§ **Tugas Latihan**
A - Menurut reportase perjalanan ini, kendaraan apa saja yang dipakai rombongan dari kota So'e?
B - Teruskan reportase perjalanan ini mulai dari kalimat sesudah kalimat terakhirnya.

§ **Teks Halaman**
========================================
Prolog.
Mungkin tidak lazim terjadi di semua desa pedalaman Timor Tengah Selatan namun, inilah yang penulis alami sehingga diturunkan sebagai reportase perjalanan. Pada tanggal 18 September 2016, satu rombongan keluarga berangkat pagi-pagi sekali (sekitar jam 03.30 WITa). Rombongan itu terdiri dari: 1) orang tua (mahonit) dari calon pengantin (adat) laki-laki dan saudara-saudarinya; 2) perwakilan dari tua adat (amnasit); 3) perwakilan dari pemerintah desa (ana’ prenat); 4) perwakilan dari rohaniawan (amepu krei); dan 5) kelompok orang kerja.
Dari So’e ke Desa Tujuan
Tiba di kota So’e. Dari sana rombongan yang mengendarai 1 unit mobil pikap dan 3 unit sepeda motor dijemput oleh empat orang bersepeda motor dari kampung yang akan dikunjungi. Rombongan melewati jalan beraspal, berbelok ke desa Pusu’, kemudian Mnela’lete, dan seterusnya ke desa yang dituju. Jalan beraspal, berlubang, beraspal kasar, ada pekerjaan peningkatan kualitas jalan kabupupaten sehingga banyak material bertumpukan, jalan dengan kondisi aspal hancur dan jalan asli karya tangan masyarakat. Semua ini dinikmati dengan bumbu penyedapnya adalah goyangan, teriakan, bahkan sungai kecil yang karena kekurangsigapan harus menelan korban kecelakaan (1 unit sepeda motor jatuh bersama pengemudi dan penumpangnya). Beruntunglah tidak cidera. Semua telah dilewati dan dilakoni. Wajah-wajah cerah berubah menjadi mendung manakala mobil yang ditumpangi tidak dapat sampai di halaman rumah tempat acara (ritual) nanti. Maka, jadilah harus berkaki. Akhirnya tiba juga di sana.
========================================
§ **Data Mentah**

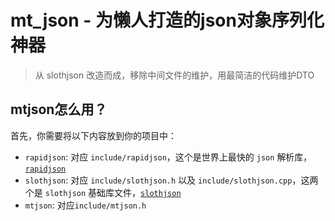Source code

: <!--
 * @Author: your name
 * @Date: 2021-02-20 18:42:11
 * @LastEditTime: 2021-03-02 15:19:56
 * @LastEditors: your name
 * @Description: In User Settings Edit
 * @FilePath: /slothjson/README.md
-->

# mt_json - 为懒人打造的json对象序列化神器 #
> 从 slothjson 改造而成，移除中间文件的维护，用最简洁的代码维护DTO

## mtjson怎么用？ ##

首先，你需要将以下内容放到你的项目中：

* `rapidjson`: 对应 `include/rapidjson`，这个是世界上最快的 `json` 解析库，[`rapidjson`](https://github.com/miloyip/rapidjson)
* `slothjson`: 对应 `include/slothjson.h` 以及 `include/slothjson.cpp`，这两个是 `slothjson` 基础库文件，[`slothjson`]()
* `mtjson`: 对应`include/mtjson.h`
========================================
§ **Jawaban Tiap Tugas**
A - Satu unit mobil pikap dan tiga unit sepeda motor.

B -
Sebelum masuk babak kedua, kami melakukan beberapa hal kecil. Perkenalan, saling bertegur sapa dengan media oko’mama, minum teh/kopi dengan ubi rebus-goreng; dan percakapan ringan persiapan dan penyatuan kata dan tindakan.
Setelah itu rombongan kecil melakukan observasi lingkungan sejenak untuk mengetahui kondisi air minum, mandi, dan hal-hal yang berhubungan dengan MCK, serta kondisi lain yang boleh disebukan sebagai arena perkemahan.
Pra Ritual Adat Perkawinan
Langkah untuk masuk ke ritual adat perkawinan didahului dengan tindakan-tindakan pendahuluan, yaitu: 1) mengetuk dan membuka pintu. Langkah ini dilakukan dengan membawa oko’mama’, selembar uang lima ribuan, seorang jubir (mafefa’), wakil rombongan (amnasit), dan seorang yang melayani (atuta’-abha’et). Mafefa’ menyampaikan bahwa rombongan keluarga dari Amarasi Raya sudah tiba. Setelah uang di dalam oko’mama’ diterima dan diberi balasanya, rombongan kecil ini kembali ke perkemahan. Selanjutnya, 3 orang dari wakil keluarga perempuan berkunjung ke perkemahan laki-laki. Pertemuan itu dengan cara yang sama maksud berbeda, yaitu menyampaikan bahwa keluarga telah membuka pintu dan jalan serta siap menerima rombongan. Namun, berhubung pada waktu yang lalu calon pengantin laki-laki dan orang tuanya tidak pernah memberi kabar keberadaan anak perempuan mereka, maka mereka harus menebus “dosa” ini terlebih dahulu sebelum masuk dalam ritual adat perkawinan menurut hukum adat itu sendiri.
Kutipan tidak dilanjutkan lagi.